Ireland is to open its first pilot project "fix room" for heroin-users to inject under medical supervision.

The location of the unit in Dublin city centre has yet to be decided but the Government decision signals a radical shift in drug policy and follows examples set in Switzerland, Sydney, Paris and Glasgow.

Proposed new laws will allow the Health Minister to issue a licence for a facility staffed by medics trained to deal with overdoses where users can access sterile needles and rooms to inject drugs they have brought with them.

It would effectively legalise possession of heroin in the unit, but it would still be illegal to sell or supply drugs inside or outside the facility.

Drugs Minister Catherine Byrne said the centre would be a "safe harbour" for chronic drug users.

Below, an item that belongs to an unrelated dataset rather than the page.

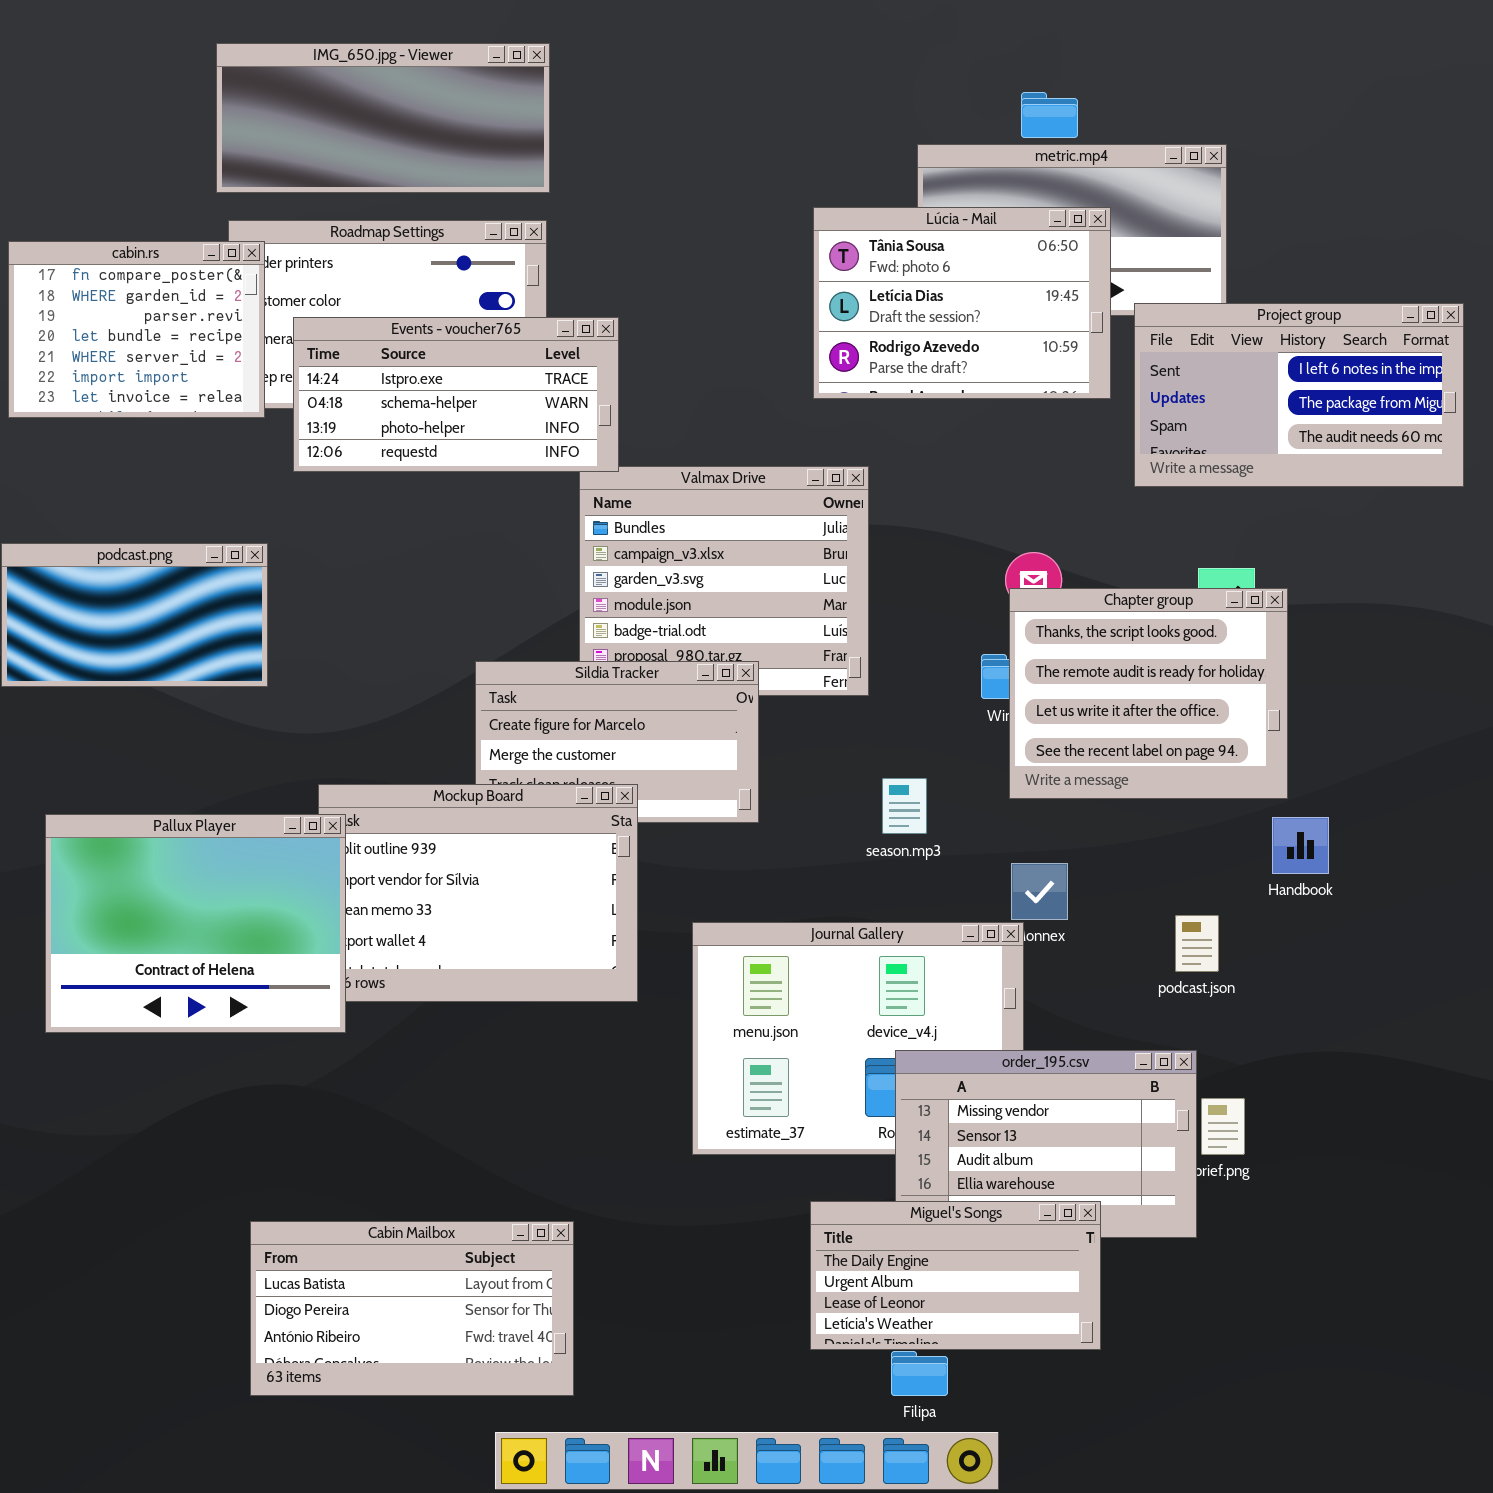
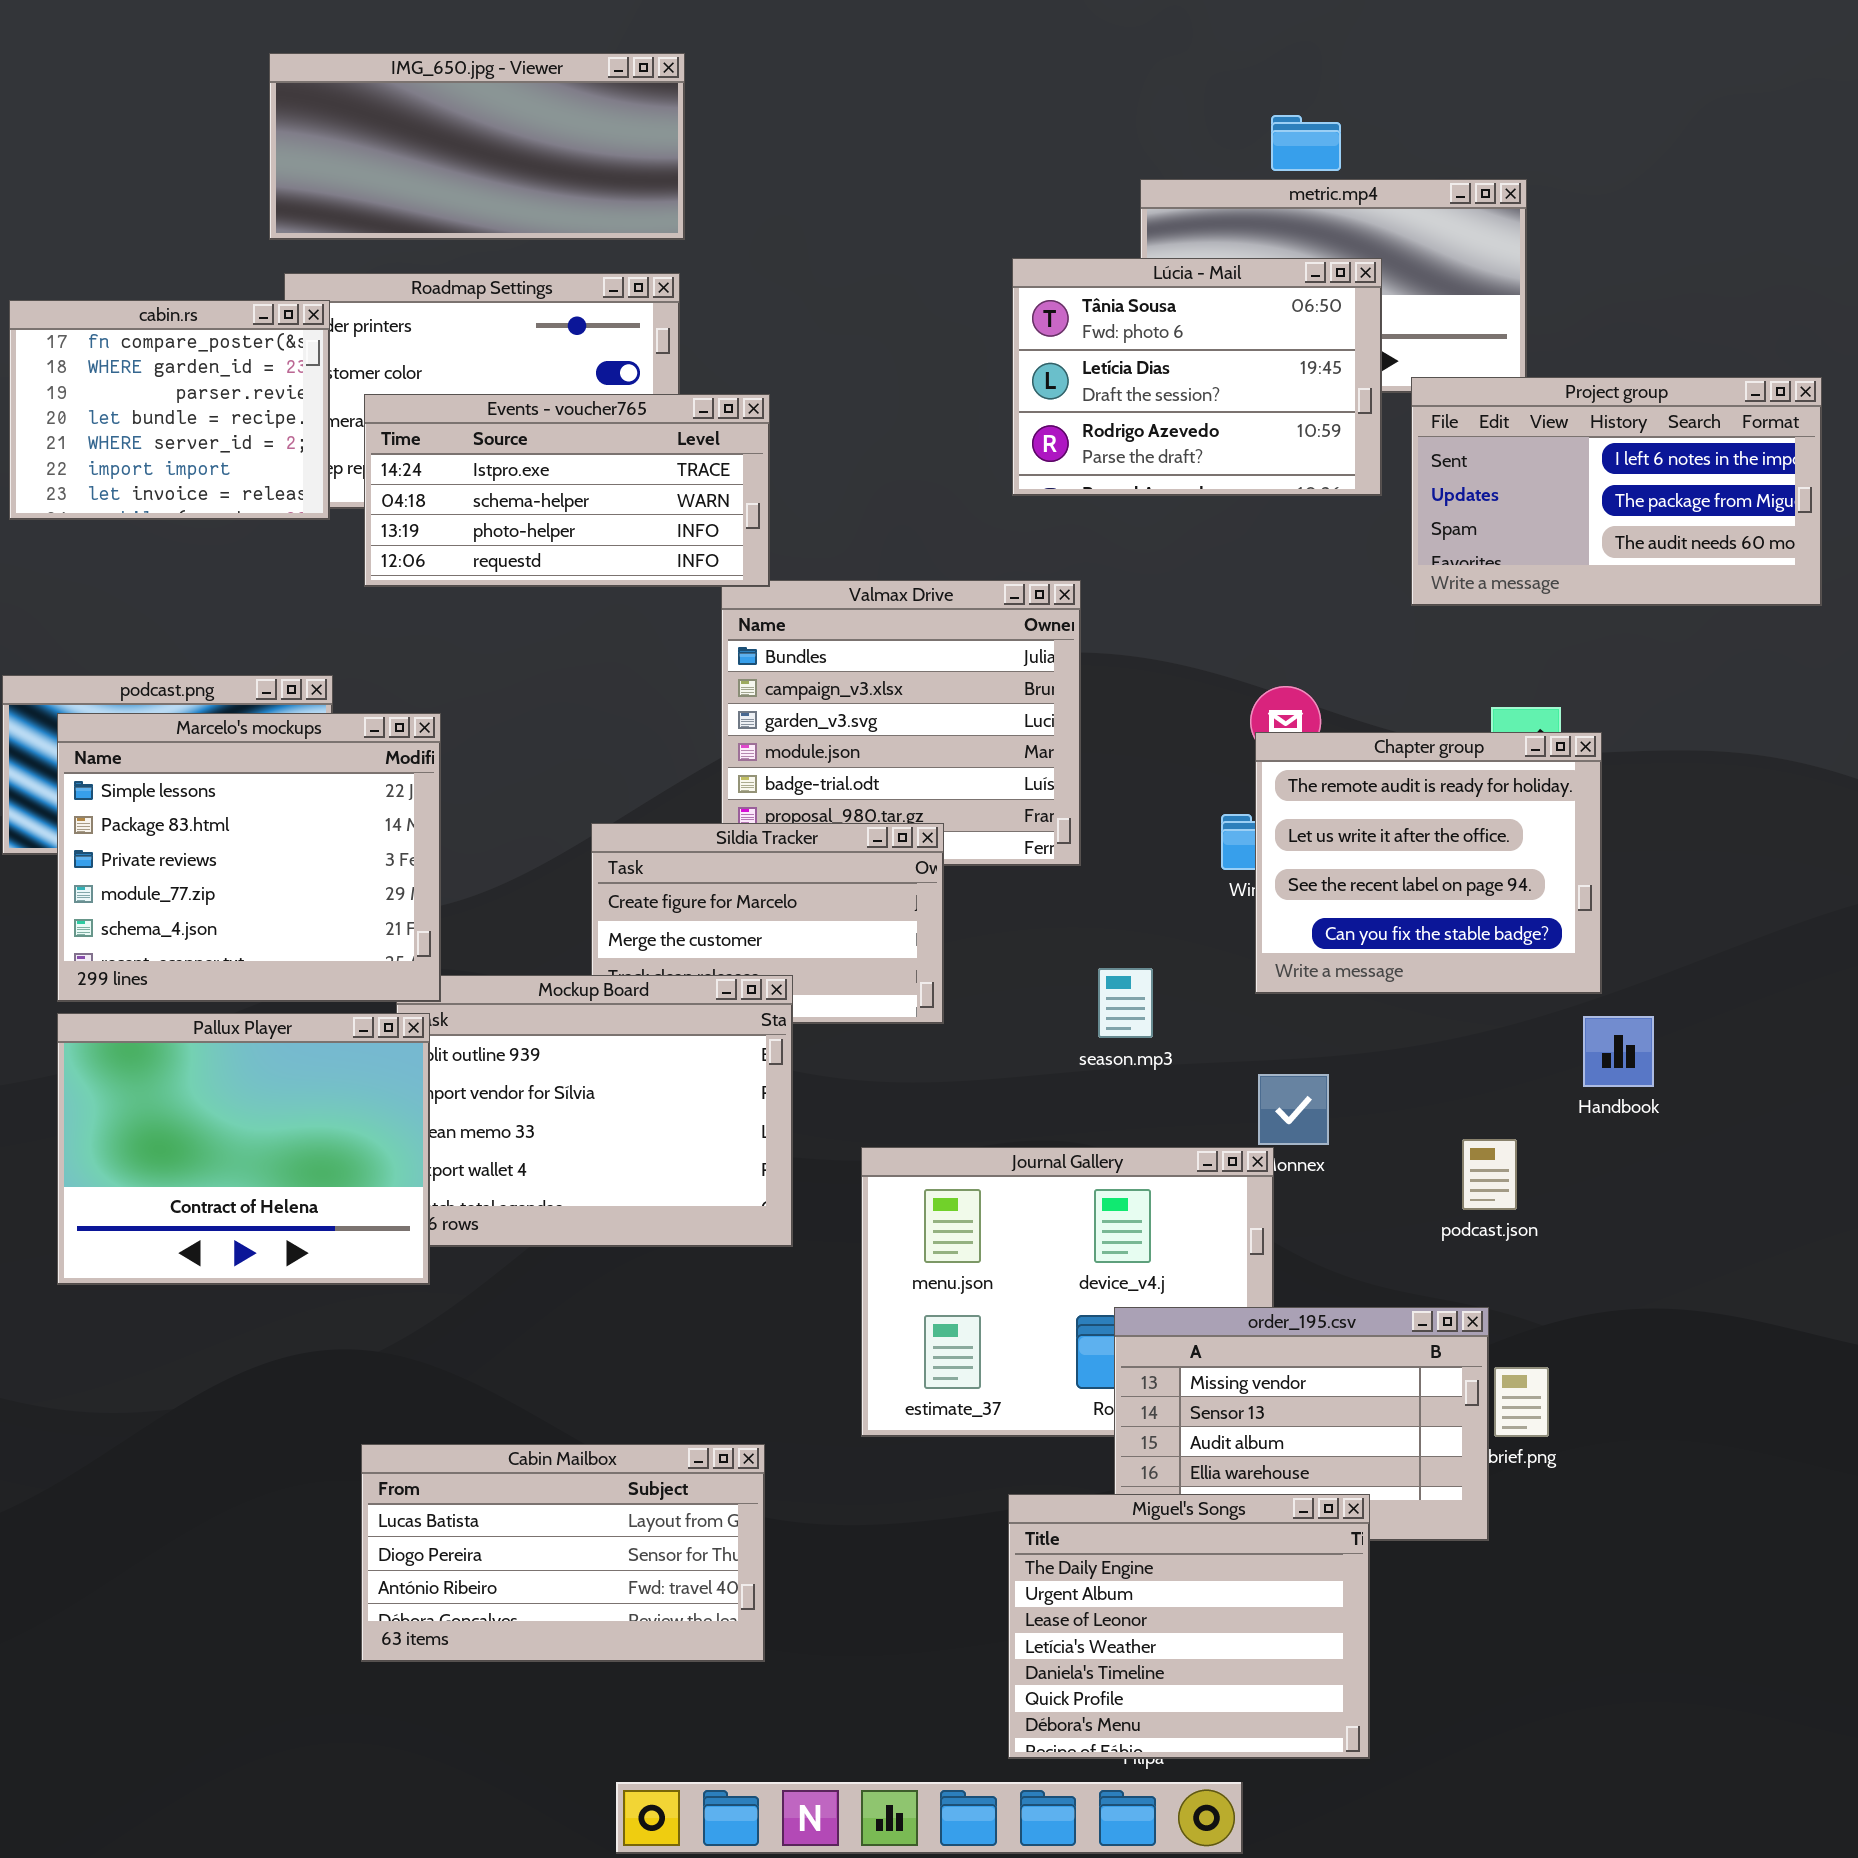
Marcelo's mockups: none -> [57,713,441,1002], opened
Chapter group: [1009,588,1288,799] -> [1255,732,1602,994], scrolled down 1 row
Miguel's Songs: [810,1201,1101,1350] -> [1008,1494,1370,1759], resized
Cabin Mailbox: [250,1221,574,1396] -> [361,1444,765,1662], moved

"They will provide a controlled place for people to inject, but will be much more than that - a place to rest, have a chat and access the services people need," she said.

"I believe in a health-led and person-centred approach to the drug problem. For me, this is all about people and looking after the most vulnerable and marginalised in our society."

It is estimated that about 400 people inject on the streets of Dublin every month.

Discarded needles and drug paraphernalia and overdoses are a recognised problem as a result of street injecting, particularly in Dublin.

The Department of Health said injection rooms are particularly effective in reaching out to chaotic drug users and marginalised groups, especially those who use drugs on the streets or in other risky and unhygienic conditions.

It said the experience from 90 facilities around the world showed a reduction in fatal overdoses and transmission of blood-borne diseases, less drug-related litter and no increase in drug usage or drug-related crime.

Ms Byrne said: "The human cost of public injecting is clear and keeps adding up - the lack of dignity, the effect it has on people's health, wellbeing and safety. We know that these facilities are not the sole solution to the drugs problem and many other steps are needed, but I am committed to doing everything we can to help those who need it most."

Staff in the injection facility will be on hand to provide advice on treatment and rehabilitation.

Health chiefs have been asked to gather data and consider options before a final decision is made on the project.

Health Minister Simon Harris said: "I know people have concerns about where this first pilot facility will be located, but I want to assure you that no decisions have been made."

The Peter McVerry Trust, which works with homeless people and drug users, said the scheme would have an enormous positive impact on addicts and communities.

"It is only when people are accessing health supports and services that they can begin to address their needs, dealing with the issues and trauma that is often behind their drug use," the charity's chief executive Pat Doyle said.

Mr Doyle called for a rapid roll-out of the scheme to other cities.